うわー…いつもと違うから少し緊張するかも……




「恭弥、どこ行くの?」

「…お腹空かない?」

「あ…」




言われてみて時計を見るともうお昼だし、お腹も減っていた。
言われると余計自覚してお腹空いちゃったよ…

そんな私の心が読めてしまったのか、恭弥は少しだけ優しく笑った。




「僕の好きなお店あるからそこで食べるよ」

「うんっ!」




恭弥が好きなお店に行くの、初めて。
どんなところかな…すごく楽しみ!

そうして恭弥に連れられて商店街を歩いていくと、少し外れたところにおしゃれな煉瓦造りのお店が見える。




「ここ」

「うわぁ…すごくおしゃれだね」

「ここなら群れる人がいないから」




そういう理由なんだ…;
さすが群れてるのが嫌いな恭弥らしい答え。

そんな恭弥が可愛くて小さく笑う。

中に入ると外観とぴったりでモダンな雰囲気。
なんかお祖父さまのお気に入りのお店によく似てる……

懐かしい、のかな。

恭弥と一緒に適当な席に座るとメニューを渡された。




「何食べる?」

「恭弥がおいしいって思ってるのがいいな」

「……じゃグラタンでいい?」




ちらり、と上目づかいで見られて思わずきゅんとしてしまった。

グラタン!!??
グラタンってすごく可愛いんだけどっ!




「可愛くないから」

「あれ…?声に出てた?;」

「うん。
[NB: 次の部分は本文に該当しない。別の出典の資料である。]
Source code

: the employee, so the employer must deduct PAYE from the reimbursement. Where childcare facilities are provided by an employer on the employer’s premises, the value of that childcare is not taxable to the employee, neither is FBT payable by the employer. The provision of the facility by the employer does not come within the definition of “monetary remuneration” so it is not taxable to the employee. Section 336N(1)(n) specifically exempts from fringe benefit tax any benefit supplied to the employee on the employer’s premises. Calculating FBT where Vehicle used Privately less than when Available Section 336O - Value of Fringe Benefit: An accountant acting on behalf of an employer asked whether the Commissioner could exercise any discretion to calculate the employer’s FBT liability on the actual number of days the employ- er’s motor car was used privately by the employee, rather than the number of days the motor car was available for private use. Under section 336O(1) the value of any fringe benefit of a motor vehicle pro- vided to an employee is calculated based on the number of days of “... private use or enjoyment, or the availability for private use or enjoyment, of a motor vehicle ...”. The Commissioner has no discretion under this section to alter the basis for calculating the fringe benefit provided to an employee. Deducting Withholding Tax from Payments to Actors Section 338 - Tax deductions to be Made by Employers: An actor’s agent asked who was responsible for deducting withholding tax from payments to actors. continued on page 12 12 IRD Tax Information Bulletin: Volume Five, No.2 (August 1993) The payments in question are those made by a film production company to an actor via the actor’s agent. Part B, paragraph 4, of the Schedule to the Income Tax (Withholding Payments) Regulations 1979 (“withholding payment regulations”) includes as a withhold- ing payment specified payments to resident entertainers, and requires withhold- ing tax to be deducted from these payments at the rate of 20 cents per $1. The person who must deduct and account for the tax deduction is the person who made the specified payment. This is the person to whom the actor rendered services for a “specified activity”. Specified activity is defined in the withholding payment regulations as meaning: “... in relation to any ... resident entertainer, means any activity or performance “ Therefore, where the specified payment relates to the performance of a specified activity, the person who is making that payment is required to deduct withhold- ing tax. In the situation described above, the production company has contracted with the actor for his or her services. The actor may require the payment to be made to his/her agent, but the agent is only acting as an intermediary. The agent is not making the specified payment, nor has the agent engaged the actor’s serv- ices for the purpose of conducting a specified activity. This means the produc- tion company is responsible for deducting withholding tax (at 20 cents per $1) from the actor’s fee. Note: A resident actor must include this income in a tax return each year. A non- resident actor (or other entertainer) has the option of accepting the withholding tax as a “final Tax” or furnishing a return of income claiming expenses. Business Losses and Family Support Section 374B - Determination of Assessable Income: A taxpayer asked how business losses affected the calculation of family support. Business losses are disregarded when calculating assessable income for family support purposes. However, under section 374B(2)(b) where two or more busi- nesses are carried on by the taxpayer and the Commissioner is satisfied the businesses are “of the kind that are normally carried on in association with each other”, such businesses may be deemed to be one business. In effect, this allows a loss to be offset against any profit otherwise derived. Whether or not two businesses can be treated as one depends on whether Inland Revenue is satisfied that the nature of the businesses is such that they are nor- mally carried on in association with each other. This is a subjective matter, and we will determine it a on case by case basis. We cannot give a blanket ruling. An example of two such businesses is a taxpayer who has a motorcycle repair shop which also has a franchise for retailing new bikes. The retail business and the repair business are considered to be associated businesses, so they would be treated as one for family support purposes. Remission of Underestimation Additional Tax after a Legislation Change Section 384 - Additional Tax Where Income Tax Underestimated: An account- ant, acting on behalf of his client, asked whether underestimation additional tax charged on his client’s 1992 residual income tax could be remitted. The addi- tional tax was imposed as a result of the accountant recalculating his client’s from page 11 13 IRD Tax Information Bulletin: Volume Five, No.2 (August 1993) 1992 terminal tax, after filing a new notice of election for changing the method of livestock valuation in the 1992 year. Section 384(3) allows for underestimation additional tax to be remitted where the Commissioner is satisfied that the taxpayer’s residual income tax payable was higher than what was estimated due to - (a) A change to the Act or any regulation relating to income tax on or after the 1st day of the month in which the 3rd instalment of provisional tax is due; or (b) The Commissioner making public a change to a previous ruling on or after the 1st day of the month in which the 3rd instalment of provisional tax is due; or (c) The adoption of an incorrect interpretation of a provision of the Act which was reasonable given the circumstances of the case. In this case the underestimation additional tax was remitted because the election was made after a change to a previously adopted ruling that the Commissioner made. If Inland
思いっきり」




あらら;無意識に声に出してたんだ。

でも可愛いって思っちゃったんだもの。
恭弥がグラタン好きだなんて知らなかった。

可愛いと思われたのが恭弥にとってあまりよくなかったのか少し言い訳。




「ここのグラタンは僕も勧められて食べたんだ。僕、ハンバーグの方が好きだし」

「ハンバーグ好きだったの?意外…」

「和食も好きだけどね」

「じゃあ今度お弁当作るときは和食にするね」




恭弥の好みを知れて、少しだけ嬉しくなる。
こうやって恭弥のことどんどん知っていけたらいいな。